JOB A ▸ In the passage on documentary credit fraud, since when has there been a substantial rise in the number of documentary credit fraud cases?

READING PASSAGE ▸
::::::
It follows, therefore, that Lord Diplock's argument that the bank owes a matching contractual duty to the beneficiary to pay on presentation of apparently conforming documents, cannot be regarded as persuasive. It is inconsistent with both the common law and the UCP. Even if it is valid, such an argument could, at best, only be described as a weak argument against recognising a nullity exception.
Are the fraudulent claims under documentary credits rising?
Fraud has been a growing problem for international traders and banks involved in documentary credit transactions. Fraud is not something new for banks. As Simon Jones says, “defrauding banks is an activity which is no doubt as old as banking itself”. This is not different for international traders. What is worrying is that, beginning from the 1980s, there has been a substantial rise in the number of documentary credit fraud cases. In particular recent losses caused by documentary credit frauds reach up to multi-million dollars.
Reasons for the rise
Sole use of documents and ease to forge them Documentary credits, by their very nature are founded on a documentary system. There is nothing else besides documents that a bank can take into consideration when deciding whether to pay or not. The essence of the documentary system is that the beneficiary would tender the documents stipulated in the credit and the bank would pay against exactly these documents. Where the documents are so important, it is an open door for the unscrupulous to abuse this system.
Obviously, it is almost always the beneficiary who will provide the shipping documents and certificates of quality and any other documents necessary. Since all these documents mean money in favour of the bank and they originate from the beneficiary, it is not a difficult task to fabricate or forge these documents. Particularly with developing technology, every single person can fabricate an identical copy of a shipping document that is commonly used in trade, or they can buy one from related associations and fill it up according to their own wishes.
This is usually the case where no goods at all are shipped. Instead of this, an unscrupulous seller can ship goods of a lower value or quantity than the contractual ones and alter the bill of lading and certificate of quality accordingly. The result will be payment against these documents, which on their face comply with the requirements of documentary credits.
Two classical fraud cases in law history were perpetrated with this exact scenario. In the so-called “Cuban Coffee Fraud”, three thousand tons of coffee were sold to the Cuban Government, with payment to be made in documentary credit form by a Canadian Bank. The fraudsters purchased an old ship to use for their plans. Without any goods on board the ship sailed and forged bills of lading were issued.
::::::
MATERIAL PROVIDED ▸
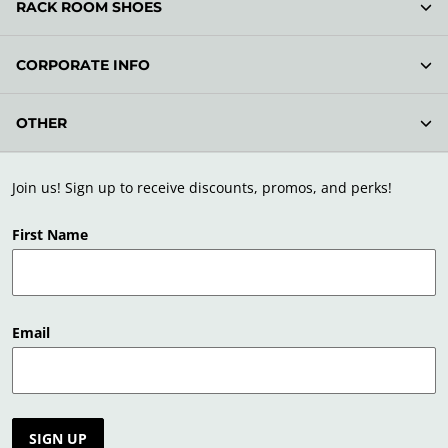
RACK ROOM SHOES
CORPORATE INFO
OTHER
Join us! Sign up to receive discounts, promos, and perks!
First Name
Email
SIGN UP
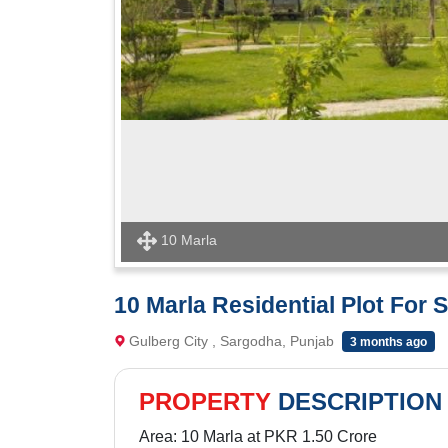
10 Marla
10 Marla Residential Plot For S
Gulberg City , Sargodha, Punjab
3 months ago
PROPERTY
DESCRIPTION
Area: 10 Marla at PKR 1.50 Crore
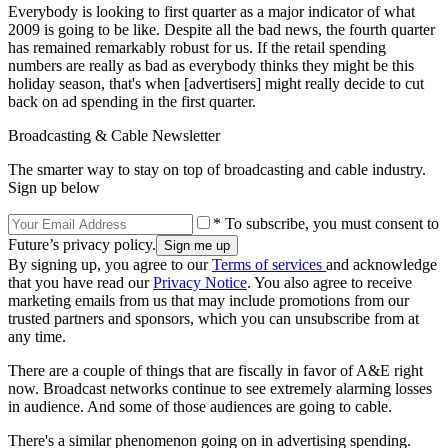
Everybody is looking to first quarter as a major indicator of what
2009 is going to be like. Despite all the bad news, the fourth quarter
has remained remarkably robust for us. If the retail spending
numbers are really as bad as everybody thinks they might be this
holiday season, that's when [advertisers] might really decide to cut
back on ad spending in the first quarter.
Broadcasting & Cable Newsletter
The smarter way to stay on top of broadcasting and cable industry.
Sign up below
* To subscribe, you must consent to
Future’s privacy policy.
By signing up, you agree to our
Terms of services
and acknowledge
that you have read our
Privacy Notice
. You also agree to receive
marketing emails from us that may include promotions from our
trusted partners and sponsors, which you can unsubscribe from at
any time.
There are a couple of things that are fiscally in favor of A&E right
now. Broadcast networks continue to see extremely alarming losses
in audience. And some of those audiences are going to cable.
There's a similar phenomenon going on in advertising spending.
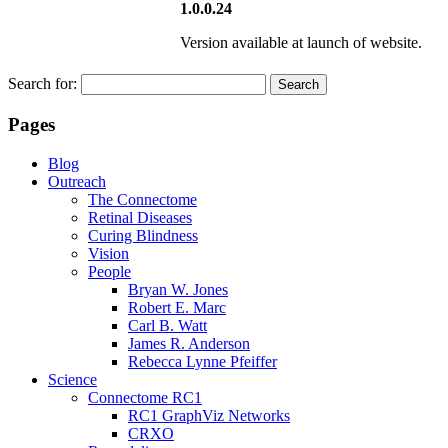
1.0.0.24
Version available at launch of website.
Search for:
Pages
Blog
Outreach
The Connectome
Retinal Diseases
Curing Blindness
Vision
People
Bryan W. Jones
Robert E. Marc
Carl B. Watt
James R. Anderson
Rebecca Lynne Pfeiffer
Science
Connectome RC1
RC1 GraphViz Networks
CRXO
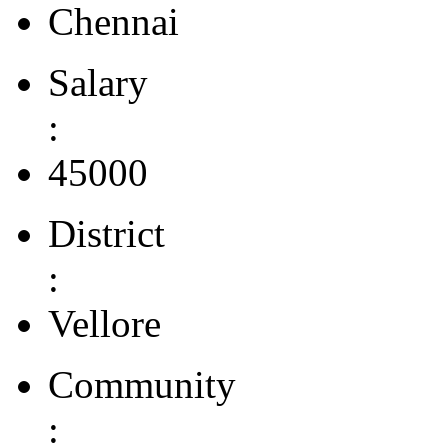
Chennai
Salary
:
45000
District
:
Vellore
Community
:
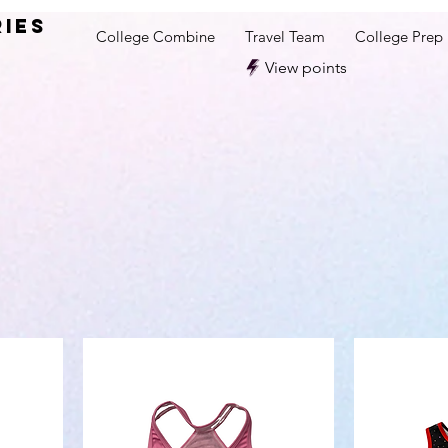
RIES
College Combine
Travel Team
College Prep
View points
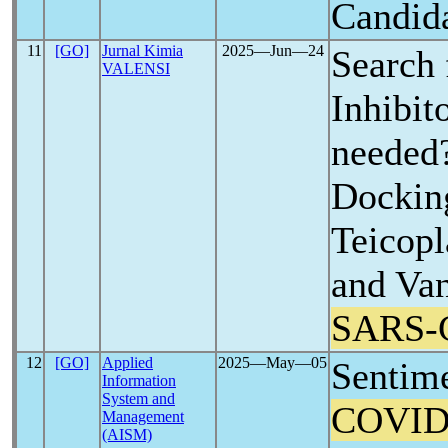
Candida
11
[GO]
Jurnal Kimia
2025―Jun―24
Search
VALENSI
Inhibitor
needed
Dockin
Teicopl
and Va
SARS-
12
[GO]
Applied
2025―May―05
Sentime
Information
System and
COVID
Management
(AISM)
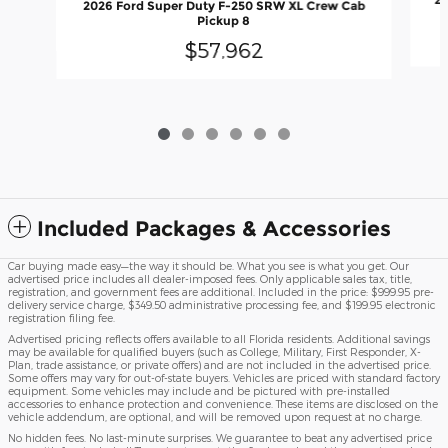
20
2026 Ford Super Duty F-250 SRW XL Crew Cab
Pickup 8
$57,962
Included Packages & Accessories
Car buying made easy—the way it should be. What you see is what you get. Our
advertised price includes all dealer-imposed fees. Only applicable sales tax, title,
registration, and government fees are additional. Included in the price: $999.95 pre-
delivery service charge, $349.50 administrative processing fee, and $199.95 electronic
registration filing fee.
Advertised pricing reflects offers available to all Florida residents. Additional savings
may be available for qualified buyers (such as College, Military, First Responder, X-
Plan, trade assistance, or private offers) and are not included in the advertised price.
Some offers may vary for out-of-state buyers. Vehicles are priced with standard factory
equipment. Some vehicles may include and be pictured with pre-installed
accessories to enhance protection and convenience. These items are disclosed on the
vehicle addendum, are optional, and will be removed upon request at no charge.
No hidden fees. No last-minute surprises. We guarantee to beat any advertised price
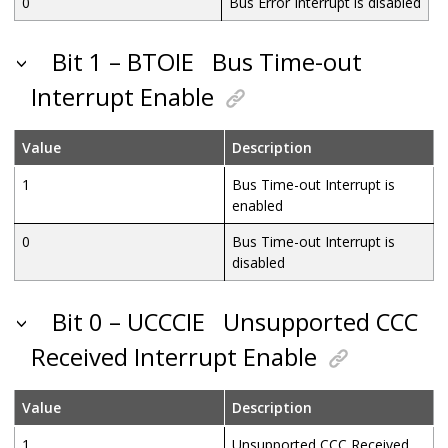
0
Bus Error Interrupt is disabled
Bit 1 – BTOIE
Bus Time-out
Interrupt Enable
Value
Description
1
Bus Time-out Interrupt is
enabled
0
Bus Time-out Interrupt is
disabled
Bit 0 – UCCCIE
Unsupported CCC
Received Interrupt Enable
Value
Description
1
Unsupported CCC Received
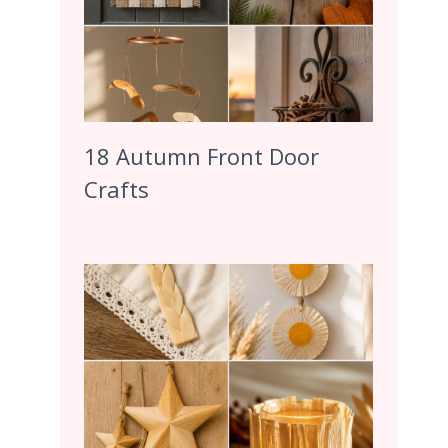
18 Autumn Front Door
Crafts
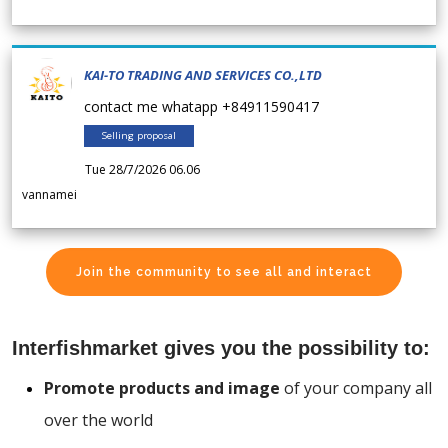
KAI-TO TRADING AND SERVICES CO.,LTD
contact me whatapp +84911590417
Selling proposal
Tue 28/7/2026 06.06
vannamei
Join the community to see all and interact
Interfishmarket gives you the possibility to:
Promote products and image
of your company all
over the world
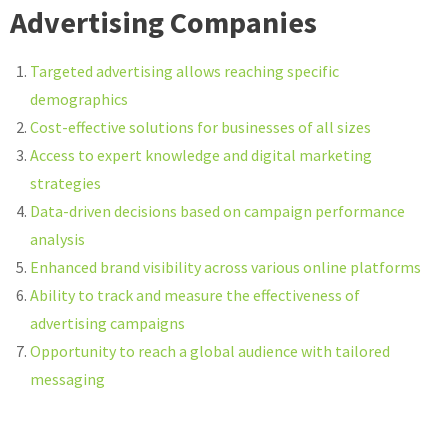
Advertising Companies
Targeted advertising allows reaching specific
demographics
Cost-effective solutions for businesses of all sizes
Access to expert knowledge and digital marketing
strategies
Data-driven decisions based on campaign performance
analysis
Enhanced brand visibility across various online platforms
Ability to track and measure the effectiveness of
advertising campaigns
Opportunity to reach a global audience with tailored
messaging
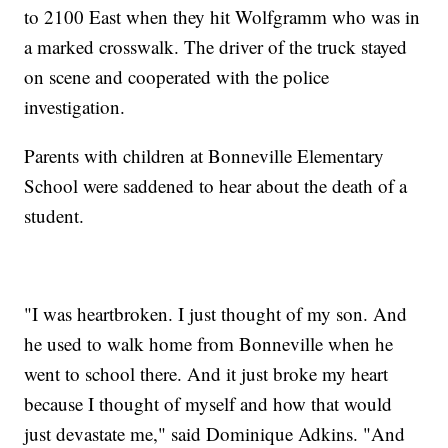
to 2100 East when they hit Wolfgramm who was in
a marked crosswalk. The driver of the truck stayed
on scene and cooperated with the police
investigation.
Parents with children at Bonneville Elementary
School were saddened to hear about the death of a
student.
"I was heartbroken. I just thought of my son. And
he used to walk home from Bonneville when he
went to school there. And it just broke my heart
because I thought of myself and how that would
just devastate me," said Dominique Adkins. "And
::::::
JOB B ▸ Transcribe the rows from their first line through the line with "Area: 10 Marla at PKR 1.50 Crore", including both ends and leaving out the pictures.

RESULT A ▸ Since the 1980s.

RESULT B ▸
RACK ROOM SHOES
CORPORATE INFO
OTHER
Join us! Sign up to receive discounts, promos, and perks!
First Name
Email
SIGN UP
10 Marla
10 Marla Residential Plot For S
Gulberg City , Sargodha, Punjab
3 months ago
PROPERTY
DESCRIPTION
Area: 10 Marla at PKR 1.50 Crore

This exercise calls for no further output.